Problemas novos e velhos

Maína Celidonio, secretária municipal de Transportes do Rio de Janeiro, acredita que essas duas tendências trazem um novo desafio e uma nova dinâmica para a sociedade, uma vez que precisa “manter o que é bom, mas reverter aquilo que não é benéfico” para a cidade e para o meio ambiente.

De acordo Ciro Biderman, professor em administração pública e governo na FGV-SP, o fato de o transporte público perder passageiros de viagens curtas para os apps de transporte particulares durante a pandemia traz danos a todo ecossistema de mobilidade urbana.

“Para o passageiro do transporte curto, o app é superatrativo. Mas começamos a perder esse sujeito que financia os mais pobres. A pandemia reforçou essa situação”, explicou Biderman.

Por sua vez, Ana Valéria Borges, da superintendência executiva de mobilidade urbana de Belém, lembrou que essa perda de passageiros no transporte público não é de agora: “Isso é algo que existe há 15 anos, mas se agravou com a pandemia”.

Soluções

Entre as alternativas que podem ser empregadas para aumentar o uso do transporte público, Freitas acredita que além da melhoria do serviço em si, alternativas de incentivo à micromobilidade e tarifas para proprietários de veículos motorizados que circulam no centro são boas alternativas.

“Muitas cidades no mundo tarifam automóveis para acessar o centro da cidade e toda a receita é reinvestida em mobilidade sustentável. Outra medida mais difícil de implementar é a receita com vagas de estacionamento, com o valor arrecado sendo revertido para transporte público. Em Fortaleza, a receita do Zona Azul foi revertida para melhorias do sistema cicloviário”, explicou a pesquisadora.

Biderman, por sua vez, acredita que os aplicativos de transporte privado não são culpados dessa mudança. Mas o professor crê que eles precisam ser regulados de modo que apoiem a população mais pobre; e pela ótica governamental, ele indica que o ideal é alcançar a população periférica com um serviço público de qualidade.

Bicicletas

Outra opção debatida para melhorar o acesso da população é o uso de serviços de micromobilidade, em especial bicicletas.
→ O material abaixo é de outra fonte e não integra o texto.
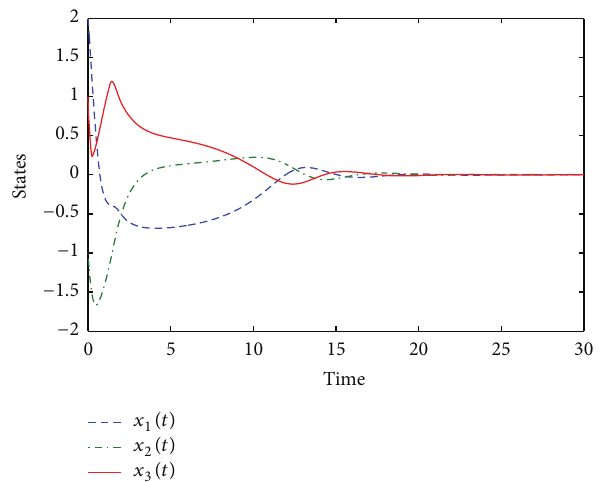
Figure 6: Time response of the state variables with fractional order 𝛼 = 1.04 .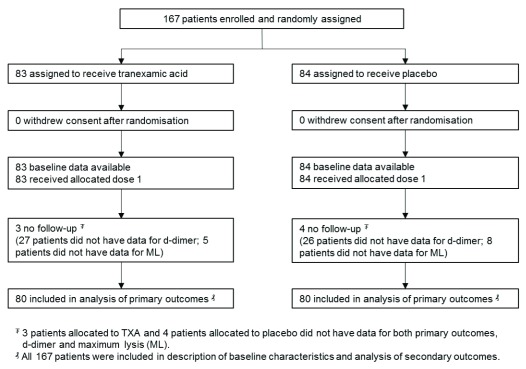
Consort diagram.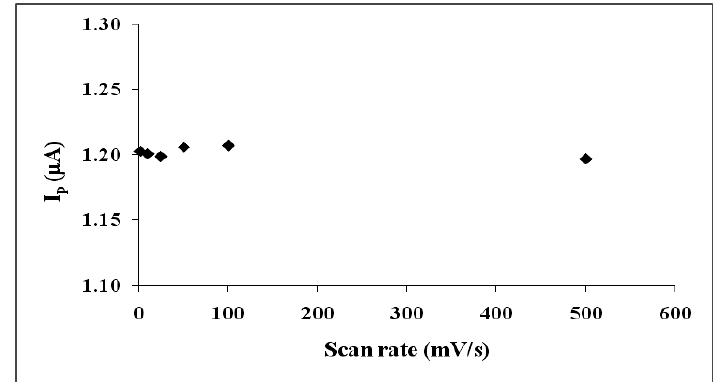
Figure 6. The effect of scan rate using UME-1 (at 2, 10, 25, 50, 100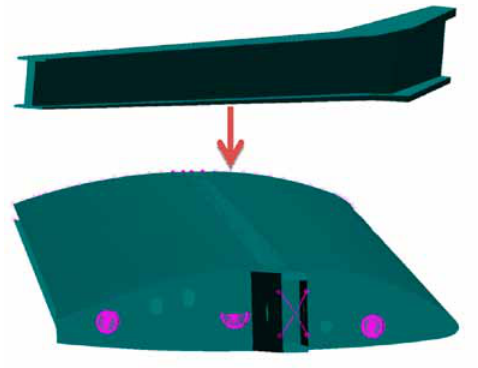
Fig. 2. Geometrical evolution: from an I-beam to a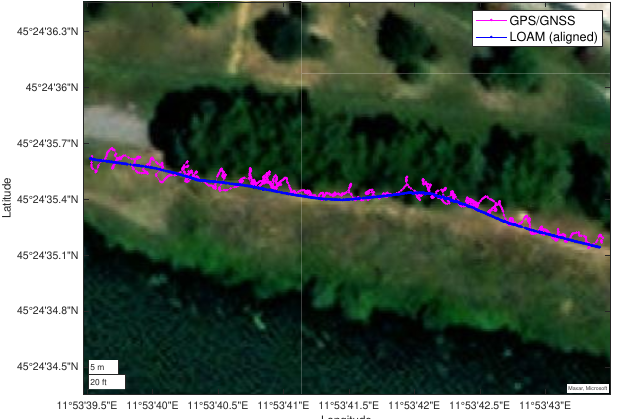
Figure 12. Visual ( left ) and thermal ( right ) images of the outdoor environment used to test the proposed algorithm.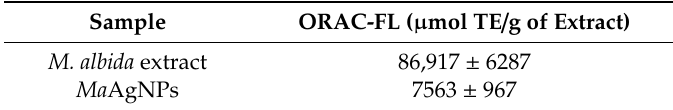
Table 3. Antioxidant capacity of the extract of M. albida and Ma AgNPs.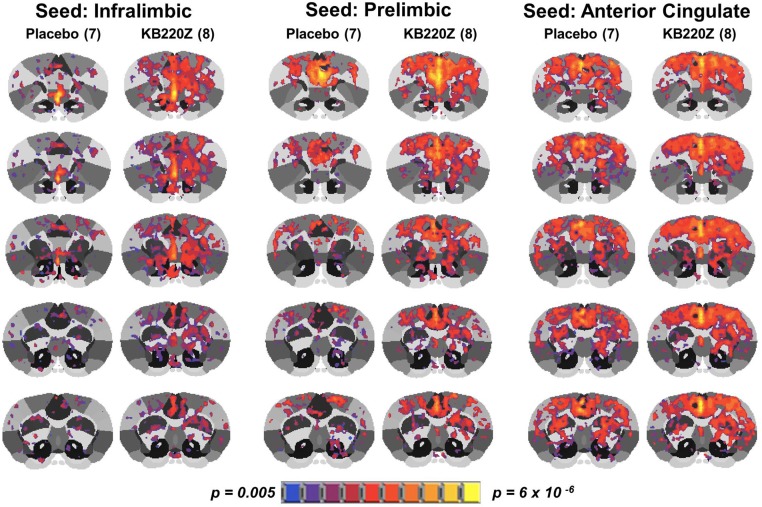
KB220Z effects resting state functional connectivity within the limbic cortex.Mean connectivity maps are at a threshold z value of 0.35 for visualization of resting state networks (scale bar indicates connectivity strength based on z value).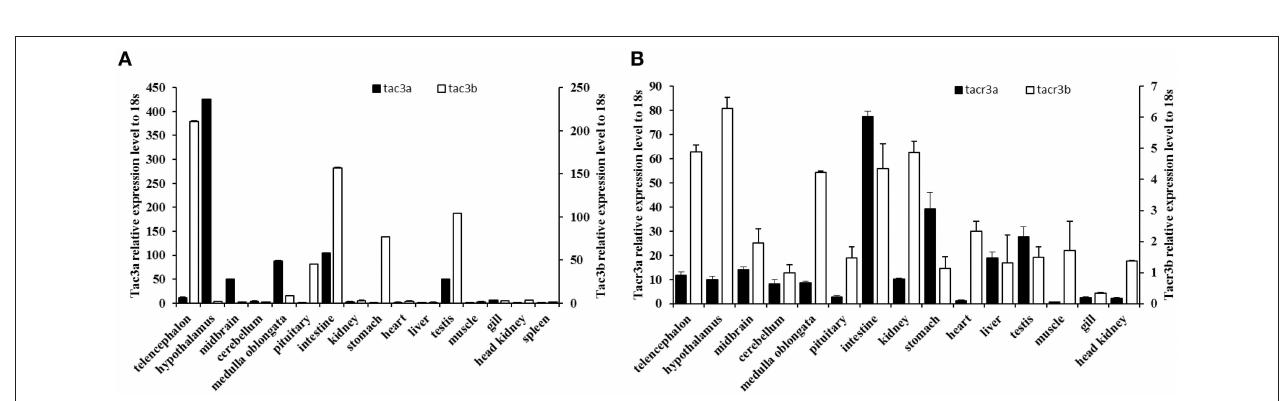
FIGURE 4 | Phylogenetic analysis of the tac (A) and tacr (B) gene family in vertebrates. The phylogenetic tree was constructed by MEGA 6 using the neighbor-joining method. Data were resampled with 1,000 bootstrap replicates.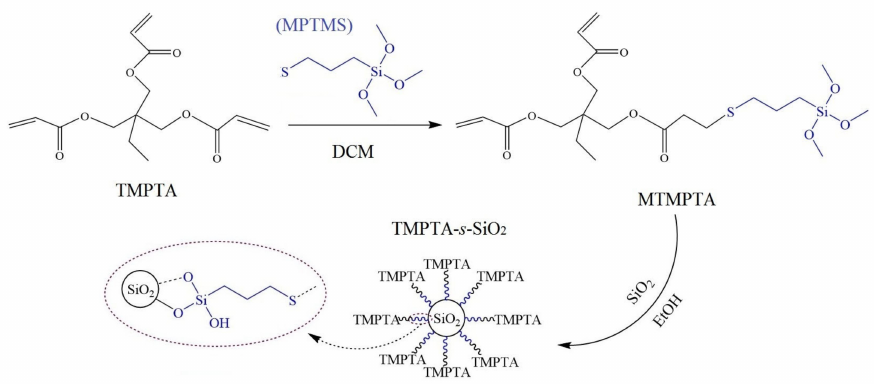
Figure 1. Schematicreactionsoftrimethylolpropanetriacrylate(TMPTA)graftingontothenanosilicasurface.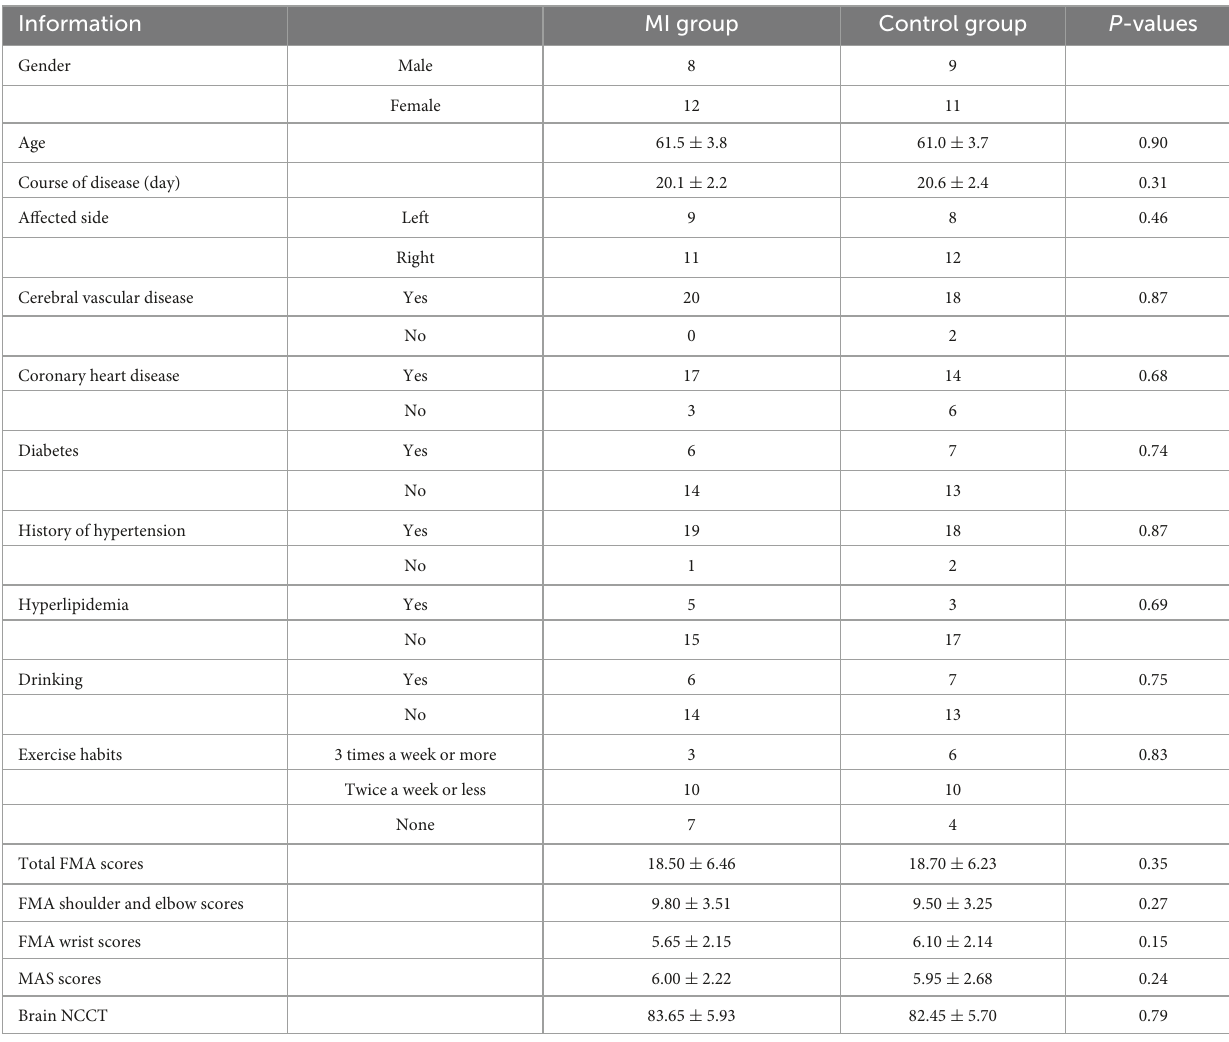
TABLE 1 Basic patient information.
Tomás Martins, cofundador e CEO na Tembici, observou que esse meio de transporte ganhou um papel relevante na economia brasileira durante a pandemia.

“Nós vimos dois comportamentos de uso. No começo era uma circulação menor de pessoas que usavam as bicicletas. Mas, ao longo dos meses, vimos um aumento do uso de bicicleta como recreação e um crescimento muito forte da cicloentrega”, disse o executivo. “Era algo que vinha crescendo antes da pandemia com o delivery, mas na crise aumentou para outros segmentos além da comida. Isso traz um benefício, pois a cidade fica mais inteligente e mais humana ao usar a bicicleta como meio de transporte e entregas”, completou.

Celidonio explicou que há um esforço para incentivar a bicicleta no Rio de Janeiro como lazer e segurança viária com limite de velocidade, mas também há planos para instalar ciclovias no BRT Oeste que ainda está para ser construído. Em Belém, Borges afirmou que o trabalho local é para dar uma infraestrutura viável aos ciclistas, como espaço para levar bicicletas em embarcações rápidas até pontos de cobertura durante a ciclovia em períodos de chuvas.